An estimated 500 climate protesters held up the annual Harvard-Yale football game for almost an hour Saturday, after swarming the field to demand the two universities pull their investments out of fossil fuels and forgive any debts they are owed by Puerto Rico.
“Players from both teams joined demonstrators on the field in a showstopping escalation of long-running campaigns,” the Washington Post reports. Protesters locked arms at the 50-yard line at the Yale Bowl in New Haven, Connecticut, chanted “OK, boomer”, and hosted banners declaring a climate emergency while police made 42 arrests and issued summonses for disorderly conduct.
“The protest quickly became a cause celebre among political figures, but its disruptive tactics were divisive,” the Post states. “A Yale spokesperson expressed disapproval of the interruption, while a Harvard representative said the school ‘respectfully disagree[d] with divestment activists’ over how to confront climate change.”
Die-hard football fans weren’t necessarily impressed with the display. “They’re all supposed to be intelligent people. It looks like there’s a lot of common sense that has missed their generation,” said 68-year-old Chuck Crummie, who attended the game with his son, a former player for Yale. “It goes to show that this generation is all about themselves and not a football game.”
“They’re playing for the Ivy League title here, maybe costing the Ivy League championship,” 60-year-old Yale fan Roy Emanuelson said of his team. “I think the end result’s unrealistic. Now if you’ve made your point, leave the field. Show your class.”
But Fossil Free Yale spokesperson Sidney Carlson-White called the protest, which had been planned since August, “an absolutely thrilling experience, and we’re very excited about the support that it garnered from all over,” adding that “our education is funded at times by Puerto Rican debt, the fossil fuel industry ,and private prisons.”
Harvard football captain Wesley Ogsbury, a senior defensive back, agreed in a video released by Divest Harvard that Yale and Harvard are investing in industries that are “destroying our futures”, adding that “Harvard and Yale can’t claim to truly promote knowledge while at the same time supporting the companies engaged in misleading the public, smearing academics, and denying the truth.”
On the HEATED newsletter, veteran climate journalist Emily Atkin calls the protest “a remarkably successful act of civil disobedience. The interruption received widespread coverage from outlets like The New York Times, CNN, NPR, the Boston Globe, Rolling Stone, Vox, and TMZ—not to mention all the big sports networks. The protesters also grabbed the attention of the Democratic presidential field.”

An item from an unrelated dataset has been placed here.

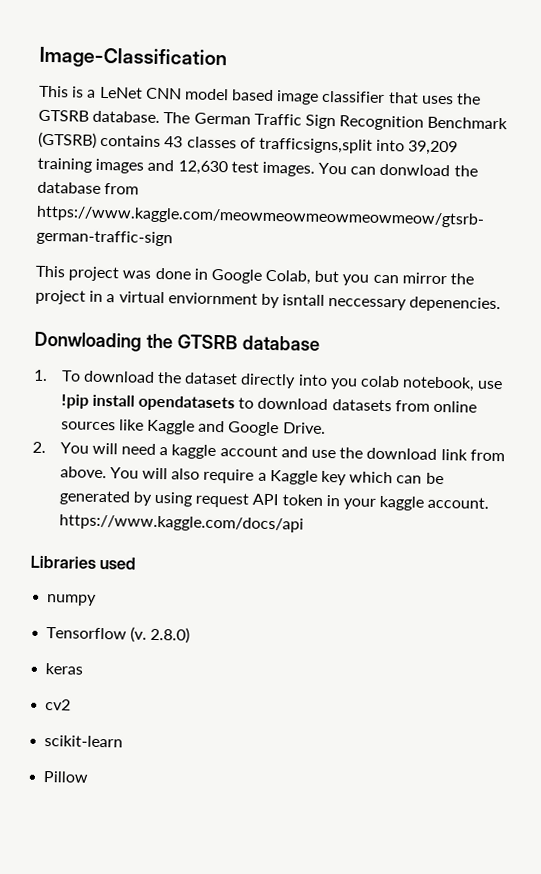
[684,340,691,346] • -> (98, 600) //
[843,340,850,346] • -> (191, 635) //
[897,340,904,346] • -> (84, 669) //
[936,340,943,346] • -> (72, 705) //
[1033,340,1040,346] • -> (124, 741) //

“When people come together to stand up for justice, we win,” tweeted Sen. Bernie Sanders (I-VT). “From the March for Our Lives, to worldwide climate strikes, students and young people are leading the charge to protect their futures,” wrote Julián Castro, former housing and urban development secretary under President Barack Obama. “I’m inspired by their efforts to hold their universities to a higher standard.”
“These students have it right,” added billionaire activist and candidate Tom Steyer. “Nobody wins when we’re complicit in climate injustice. Institutions like Harvard and Yale must be leaders in the fight to address the climate crisis.”

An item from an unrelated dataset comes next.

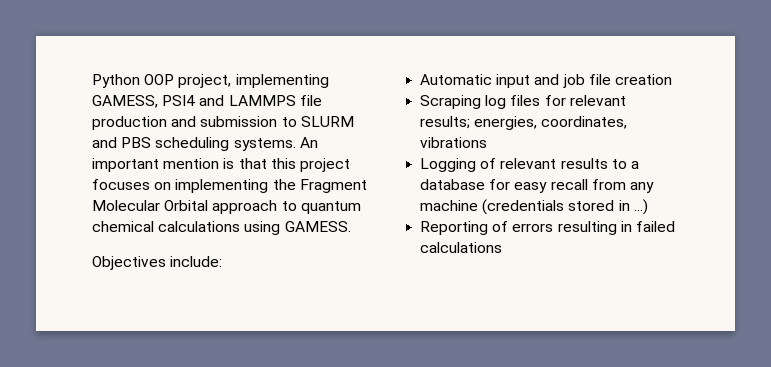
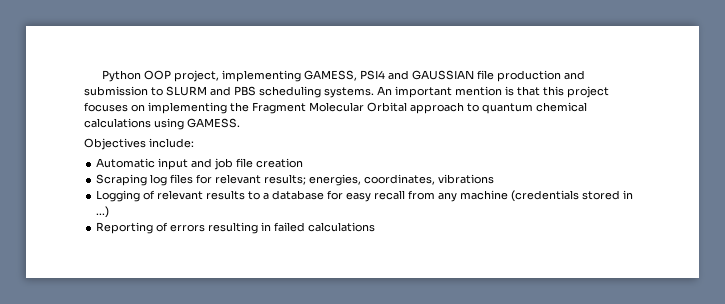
[228,95,296,106] LAMMPS -> [411,70,474,80] GAUSSIAN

After years of effort, divestment campaigners “have expressed impatience as school officials say true independence from fossil fuels is impossible to achieve and argue that they can use their positions as shareholders to sway companies’ practices,” the Post writes. “Harvard leaders have argued that the university should combat climate change through its research, despite dozens of U.S. schools’ decisions to divest and growing momentum at Harvard that extends beyond student activists.” Yale “has divested partially, but its chief investment officer David Swenson said last year that overhauling the university’s investment portfolio would be foolish because ‘we would all die’ if fossil fuel production stopped.”
“Universities like Harvard have a crucial role to play in tackling climate change and Harvard is fully committed to leadership in this area through research, education, community engagement, dramatically reducing its own carbon footprint, and using our campus as a test bed for piloting and proving solutions,” spokesperson Rachael Dane told the Harvard Crimson.
Ivy League spokesperson Matthew J. Planto was not impressed with the display, Atkin notes. “It is regrettable that the orchestrated protest came during a time when fellow students were participating in a collegiate career-defining contest and an annual tradition when thousands gather from around the world to enjoy and celebrate the storied traditions of both football programs and universities,” he said.
“In reality, though, interrupting a football game was probably the smartest thing the Ivy League protesters could have done,” Atkin says. “It was the most attention the cause of divestment has gotten in years.”